== Stated exercise ==
Copy out all of the records below, substituting "gathered by" for each occurrence of "collectors" and changing nothing else. Leave the pictures out of your answer.

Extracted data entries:

===============

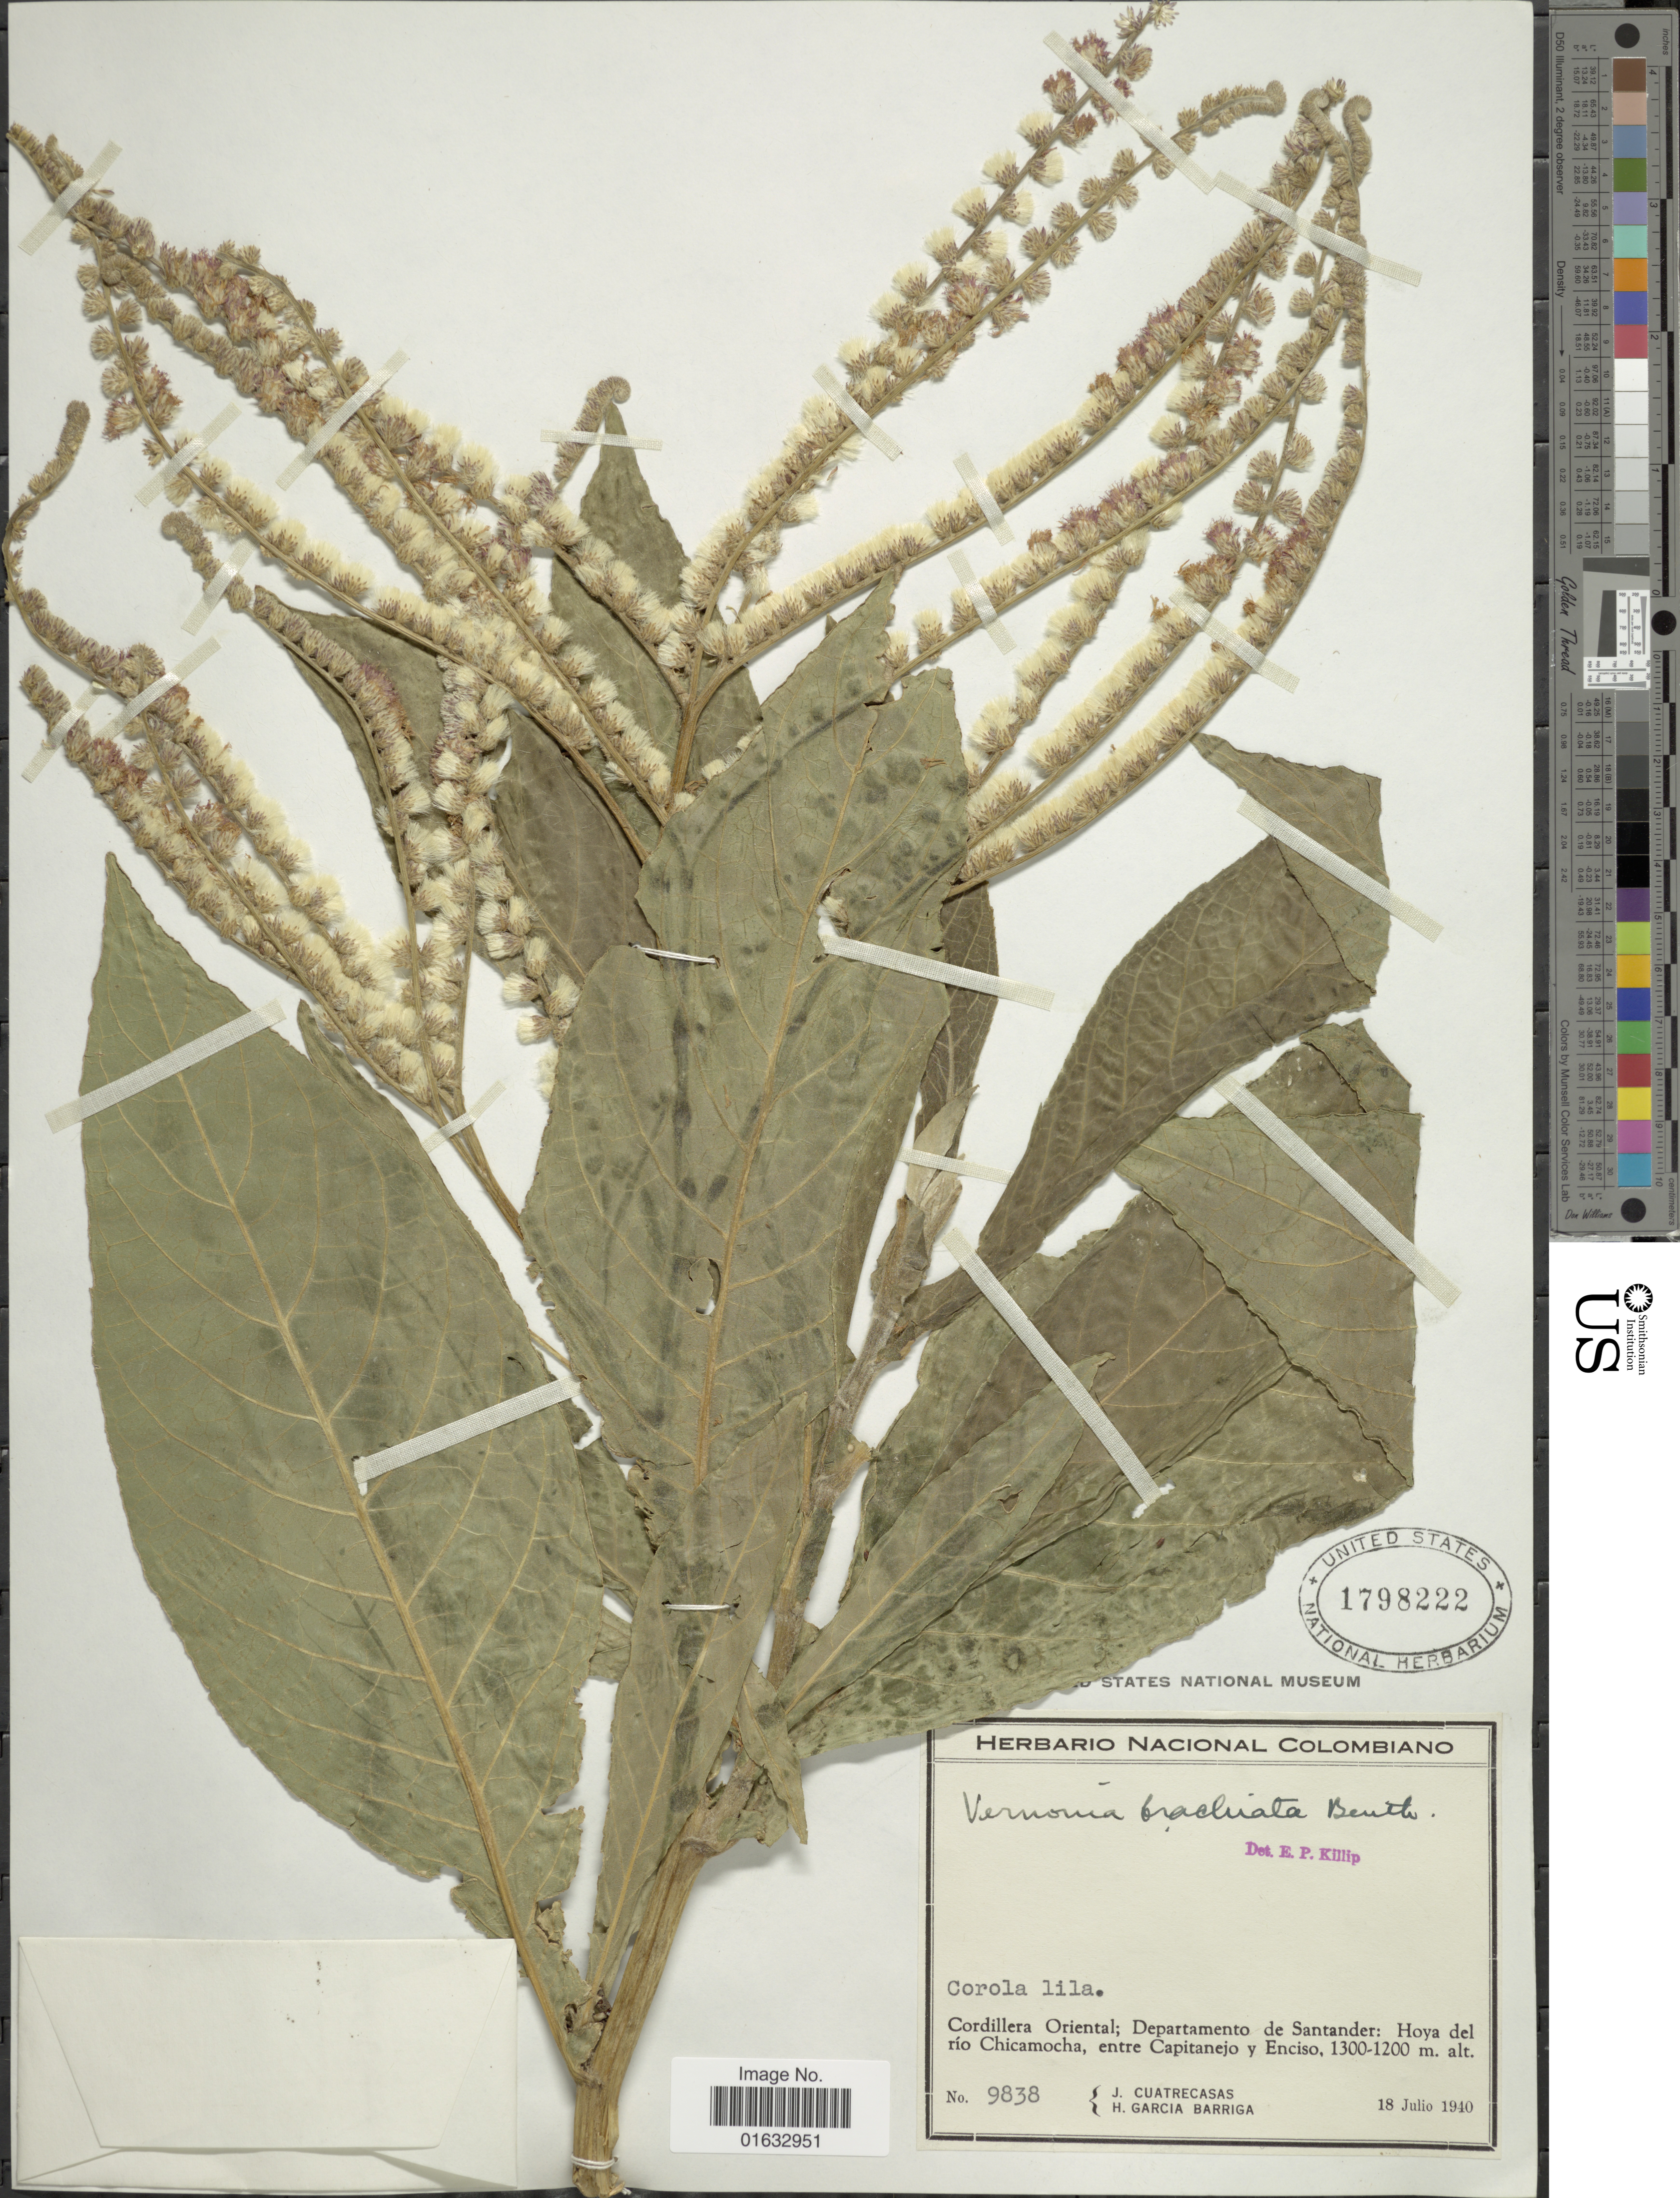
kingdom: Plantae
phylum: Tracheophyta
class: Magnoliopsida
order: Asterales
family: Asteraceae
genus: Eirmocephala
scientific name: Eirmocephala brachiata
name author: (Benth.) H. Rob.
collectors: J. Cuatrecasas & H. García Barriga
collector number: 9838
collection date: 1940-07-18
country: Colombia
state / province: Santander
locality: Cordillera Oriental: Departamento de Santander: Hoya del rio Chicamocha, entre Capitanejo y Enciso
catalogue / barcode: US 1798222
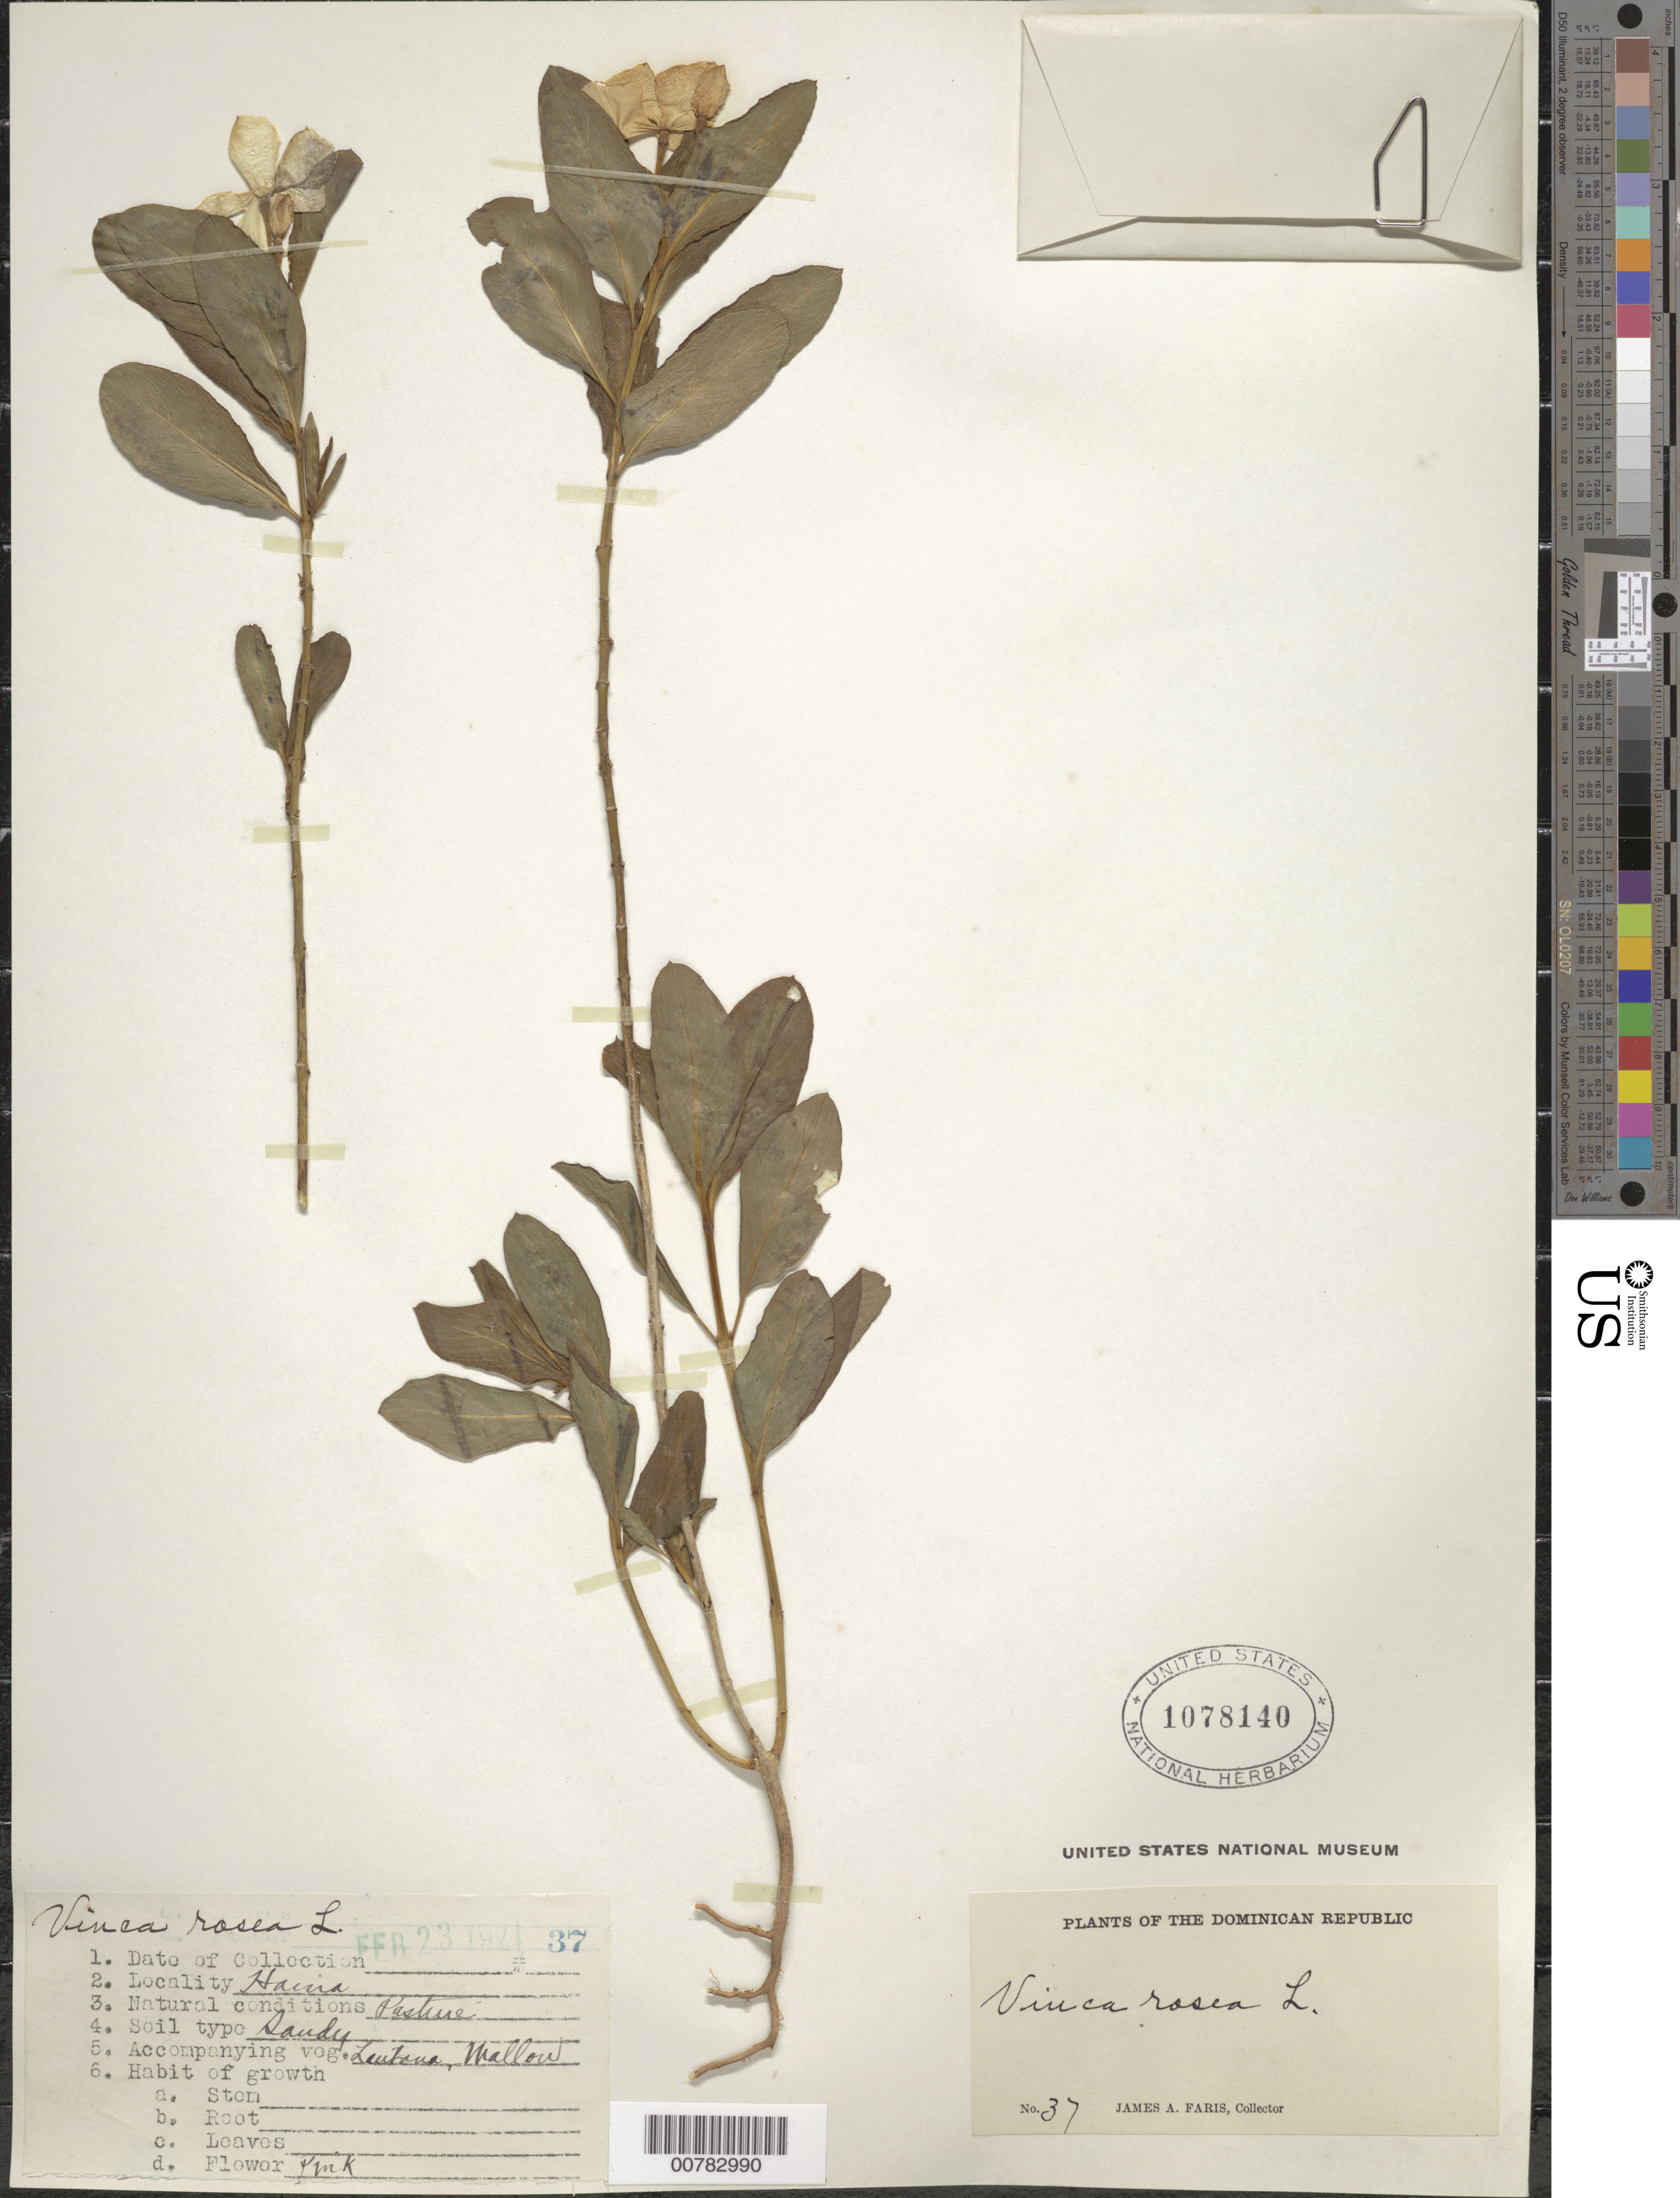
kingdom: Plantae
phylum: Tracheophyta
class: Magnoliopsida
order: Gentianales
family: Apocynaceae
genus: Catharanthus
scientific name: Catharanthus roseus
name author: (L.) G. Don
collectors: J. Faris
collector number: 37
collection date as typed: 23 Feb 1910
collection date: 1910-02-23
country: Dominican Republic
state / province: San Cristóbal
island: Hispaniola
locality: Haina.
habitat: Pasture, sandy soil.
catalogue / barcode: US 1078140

===============

== Solved exercise ==
kingdom: Plantae
phylum: Tracheophyta
class: Magnoliopsida
order: Asterales
family: Asteraceae
genus: Eirmocephala
scientific name: Eirmocephala brachiata
name author: (Benth.) H. Rob.
gathered by: J. Cuatrecasas & H. García Barriga
collector number: 9838
collection date: 1940-07-18
country: Colombia
state / province: Santander
locality: Cordillera Oriental: Departamento de Santander: Hoya del rio Chicamocha, entre Capitanejo y Enciso
catalogue / barcode: US 1798222
kingdom: Plantae
phylum: Tracheophyta
class: Magnoliopsida
order: Gentianales
family: Apocynaceae
genus: Catharanthus
scientific name: Catharanthus roseus
name author: (L.) G. Don
gathered by: J. Faris
collector number: 37
collection date as typed: 23 Feb 1910
collection date: 1910-02-23
country: Dominican Republic
state / province: San Cristóbal
island: Hispaniola
locality: Haina.
habitat: Pasture, sandy soil.
catalogue / barcode: US 1078140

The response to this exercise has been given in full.